• [Consigne] Recopiez sans rien changer le passage du texte sur Emmanuel Macron qui commence par « Repousser ses adversaires » et se termine par « juin prochains ? ».

━━━━━ Texte présenté

En tout cas, s’il en est un qui se révèle en politicien surdoué, c’est bien le président de la République. Alors qu’avant 2017 il n’avait jamais été élu, cet homme jeune est parvenu à se faire réélire, à trouver chaque fois qu’une crise éclate la solution du moment la plus favorable à la poursuite de sa politique, mieux encore à jouer la montre quand tout le monde le presse. Il peut même trouver quelque intérêt dans le marivaudage – les fausses confidences – que la presse a délivrées concernant Catherine Vautrin : « Voyez-vous, pourrait-il dire aux électeurs de droite, j’aurais bien voulu choisir une ancienne chiraquienne, mais mon entourage, hélas, ne me l’a pas permis. »

Repousser ses adversaires le plus loin possible du pouvoir est une opération délicate à laquelle Emmanuel Macron s’ingénie de main de maître. Sans doute son extrême intelligence tactique est-elle appuyée par une partie du corps électoral. Au fil des cinq années, passées, le président s’est constitué ce que les sondeurs appellent un socle. On peut tourner dans tous les sens les résultats du 24 avril, Emmanuel Macron a bel et bien remporté l’élection. « Vae victis !», criaient nos ancêtres les romains. Faut-il, dans ces conditions, considérer que la victoire est d’ores et déjà promise à la coalition nommée « Ensemble », le 12 et le 19 juin prochains ?

━━━━━━━━━━
━━━━━ Documents d'étude

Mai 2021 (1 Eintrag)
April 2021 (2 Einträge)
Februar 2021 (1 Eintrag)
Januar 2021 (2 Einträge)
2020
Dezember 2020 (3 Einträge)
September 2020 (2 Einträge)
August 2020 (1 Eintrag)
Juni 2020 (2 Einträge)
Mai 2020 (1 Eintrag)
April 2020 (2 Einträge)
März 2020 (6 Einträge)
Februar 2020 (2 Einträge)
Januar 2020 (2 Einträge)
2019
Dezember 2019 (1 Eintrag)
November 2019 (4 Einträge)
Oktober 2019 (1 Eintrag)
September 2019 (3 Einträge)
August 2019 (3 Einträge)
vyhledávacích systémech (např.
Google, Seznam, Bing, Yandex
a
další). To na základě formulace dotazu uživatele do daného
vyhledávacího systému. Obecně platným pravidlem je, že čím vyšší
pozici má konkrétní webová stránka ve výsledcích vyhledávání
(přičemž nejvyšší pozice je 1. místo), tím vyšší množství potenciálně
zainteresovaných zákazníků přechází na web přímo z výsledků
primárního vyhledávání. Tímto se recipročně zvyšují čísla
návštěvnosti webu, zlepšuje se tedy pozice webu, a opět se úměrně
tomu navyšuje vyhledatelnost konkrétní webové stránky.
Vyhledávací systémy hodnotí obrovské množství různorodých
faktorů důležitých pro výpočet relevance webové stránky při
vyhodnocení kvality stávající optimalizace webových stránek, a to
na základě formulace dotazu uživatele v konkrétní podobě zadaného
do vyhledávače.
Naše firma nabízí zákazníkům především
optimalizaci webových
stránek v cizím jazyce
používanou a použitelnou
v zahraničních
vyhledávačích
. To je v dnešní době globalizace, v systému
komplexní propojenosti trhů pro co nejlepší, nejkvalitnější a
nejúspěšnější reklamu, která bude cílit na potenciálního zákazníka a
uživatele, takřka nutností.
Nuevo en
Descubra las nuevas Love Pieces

━━━━━━━━━━
━━━━━ Documents d'étude

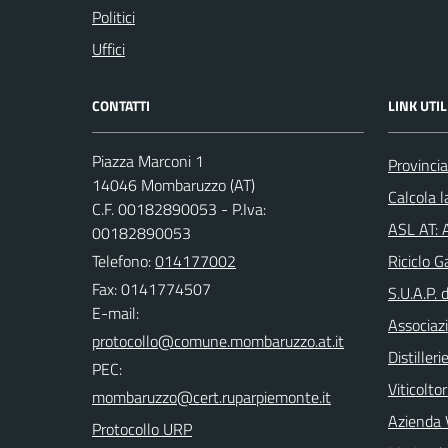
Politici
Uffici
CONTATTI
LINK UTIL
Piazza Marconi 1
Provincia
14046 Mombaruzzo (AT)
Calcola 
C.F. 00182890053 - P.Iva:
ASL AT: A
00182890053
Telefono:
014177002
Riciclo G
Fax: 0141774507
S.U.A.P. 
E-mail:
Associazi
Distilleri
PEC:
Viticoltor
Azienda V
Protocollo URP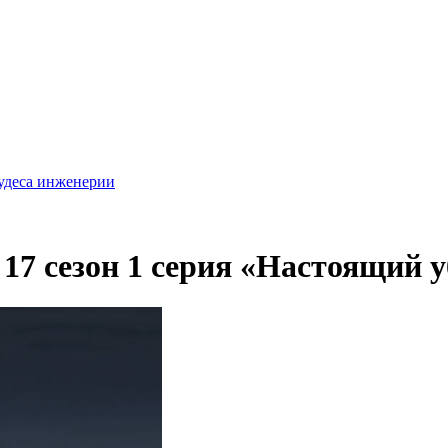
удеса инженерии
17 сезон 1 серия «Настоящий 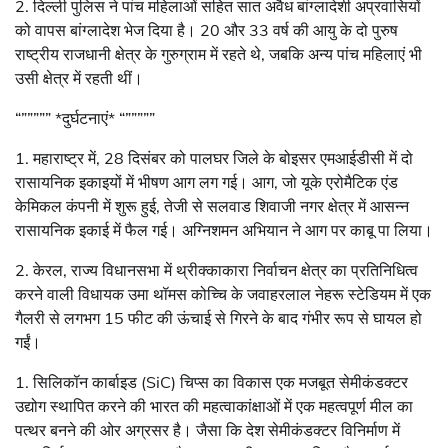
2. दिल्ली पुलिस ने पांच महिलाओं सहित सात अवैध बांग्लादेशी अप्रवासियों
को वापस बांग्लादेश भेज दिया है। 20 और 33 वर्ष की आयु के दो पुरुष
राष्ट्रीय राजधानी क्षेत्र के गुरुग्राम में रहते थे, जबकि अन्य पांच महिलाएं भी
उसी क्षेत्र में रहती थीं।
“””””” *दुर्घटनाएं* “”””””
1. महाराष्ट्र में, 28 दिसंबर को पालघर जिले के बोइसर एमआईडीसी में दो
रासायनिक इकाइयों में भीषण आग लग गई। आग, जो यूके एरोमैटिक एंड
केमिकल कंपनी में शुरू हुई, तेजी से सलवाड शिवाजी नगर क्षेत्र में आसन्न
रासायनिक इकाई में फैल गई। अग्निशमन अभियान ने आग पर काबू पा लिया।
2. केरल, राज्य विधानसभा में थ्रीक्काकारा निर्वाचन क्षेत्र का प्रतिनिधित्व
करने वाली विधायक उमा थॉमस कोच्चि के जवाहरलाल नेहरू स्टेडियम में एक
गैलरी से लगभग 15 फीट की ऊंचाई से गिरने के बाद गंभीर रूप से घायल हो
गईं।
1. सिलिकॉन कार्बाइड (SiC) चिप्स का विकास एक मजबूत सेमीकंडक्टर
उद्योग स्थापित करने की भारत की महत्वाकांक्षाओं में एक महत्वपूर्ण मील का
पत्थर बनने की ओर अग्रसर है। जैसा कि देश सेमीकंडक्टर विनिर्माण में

━━━━━━━━━━
━━━━━ Documents d'étude

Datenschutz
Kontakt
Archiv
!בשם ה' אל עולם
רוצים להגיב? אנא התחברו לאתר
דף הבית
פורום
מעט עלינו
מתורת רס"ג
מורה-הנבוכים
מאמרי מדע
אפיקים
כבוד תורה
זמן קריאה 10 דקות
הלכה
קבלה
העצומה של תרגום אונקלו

━━━━━━━━━━

• [Zone de réponse]
Repousser ses adversaires le plus loin possible du pouvoir est une opération délicate à laquelle Emmanuel Macron s’ingénie de main de maître. Sans doute son extrême intelligence tactique est-elle appuyée par une partie du corps électoral. Au fil des cinq années, passées, le président s’est constitué ce que les sondeurs appellent un socle. On peut tourner dans tous les sens les résultats du 24 avril, Emmanuel Macron a bel et bien remporté l’élection. « Vae victis !», criaient nos ancêtres les romains. Faut-il, dans ces conditions, considérer que la victoire est d’ores et déjà promise à la coalition nommée « Ensemble », le 12 et le 19 juin prochains ?